Оставшись одна, Алжбета Батори опустилась в кресло и залилась слезами. Угасла последняя надежда.
До самого обеда Эржику держали взаперти. Лишь в полдень служанка сквозь осторожно приоткрытую дверь подала ей обед. Но тот остался нетронутым.
Позднее дверь открыла сама графиня.
– Собирайся в дорогу, Эржика, мы выезжаем! Переночуем в моем пьештянском замке и рано утром поедем дальше. Не советую тебе пытаться бежать. Все бесполезно – только пойдут пустые толки среди слуг.
Эржика без слов последовала за матерью.
Во дворе уже толпилась кучка слуг и подданных, как обычно, когда госпожа готовилась к отъезду.
У ворот ждали пятеро вершников-гайдуков, за ними – блестящая карета госпожи с четвериком нетерпеливо рывших землю копытами коней, затем пять подвод, груженных сундуками с одеждой и дарами для палатина Дёрдя Турзо и прешпорских друзей и родичей. Ряд повозок замыкали еще пятеро вершников. Гайдуки и возницы были крепко вооружены, поскольку сопровождали госпожу не только в качестве богатой, многолюдной свиты, но и ради того, чтобы защитить ее от нападения турок или разбойников.

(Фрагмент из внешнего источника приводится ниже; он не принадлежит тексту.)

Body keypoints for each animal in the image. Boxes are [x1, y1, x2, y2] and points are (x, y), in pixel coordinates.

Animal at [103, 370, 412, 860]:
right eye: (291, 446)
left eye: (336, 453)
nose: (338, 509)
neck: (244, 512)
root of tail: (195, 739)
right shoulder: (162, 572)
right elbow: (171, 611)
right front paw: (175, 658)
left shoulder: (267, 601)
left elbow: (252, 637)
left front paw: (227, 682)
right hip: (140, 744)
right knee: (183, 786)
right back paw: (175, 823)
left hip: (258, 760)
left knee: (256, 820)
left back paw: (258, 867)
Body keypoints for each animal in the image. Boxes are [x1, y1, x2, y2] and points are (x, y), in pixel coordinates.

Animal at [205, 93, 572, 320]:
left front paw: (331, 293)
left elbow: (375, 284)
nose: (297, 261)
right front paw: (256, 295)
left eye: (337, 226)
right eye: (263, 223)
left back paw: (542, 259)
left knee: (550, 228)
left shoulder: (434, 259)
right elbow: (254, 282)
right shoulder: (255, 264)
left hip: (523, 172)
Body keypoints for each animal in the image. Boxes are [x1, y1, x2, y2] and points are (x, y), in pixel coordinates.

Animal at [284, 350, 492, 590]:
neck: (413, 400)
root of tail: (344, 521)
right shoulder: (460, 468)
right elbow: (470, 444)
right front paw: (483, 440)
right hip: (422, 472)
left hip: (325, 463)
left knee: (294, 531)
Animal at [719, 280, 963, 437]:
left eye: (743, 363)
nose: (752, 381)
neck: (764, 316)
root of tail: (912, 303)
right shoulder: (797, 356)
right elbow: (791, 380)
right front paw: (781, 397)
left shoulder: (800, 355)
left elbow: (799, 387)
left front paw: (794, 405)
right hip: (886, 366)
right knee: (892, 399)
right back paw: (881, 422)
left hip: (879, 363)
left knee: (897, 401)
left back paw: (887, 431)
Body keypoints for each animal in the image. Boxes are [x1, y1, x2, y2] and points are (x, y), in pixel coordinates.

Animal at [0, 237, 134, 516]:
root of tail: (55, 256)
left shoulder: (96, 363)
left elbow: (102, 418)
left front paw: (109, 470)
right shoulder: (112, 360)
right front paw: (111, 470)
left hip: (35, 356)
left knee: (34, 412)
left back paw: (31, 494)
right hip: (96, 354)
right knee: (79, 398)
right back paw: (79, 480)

Возницы сидели на козлах, а рядом высился гайдук. В коляске сразу же позади возницы сидела разряженная Дора, которой госпожа в последнюю минуту велела ехать с ними. Пусть девушки-служанки чувствуют над собой ее сильную руку, дабы дорогой не явилось искушение податься в бега.
Чахтицкая госпожа степенно подошла к карете, крепко держа Эржику за дрожащую руку. Там стояли Илона, Анна, Ката, еще несколько пожилых служанок и две девушки.
– Я уезжаю, – обратилась графиня к ним, – с уверенностью, что могу на вас положиться; думаю, что по возвращении найду все в наилучшем виде. Исполните все мои приказания и обещания, данные мне!
Служанки отвешивали ей поклоны, желали приятного пути и благополучного возвращения.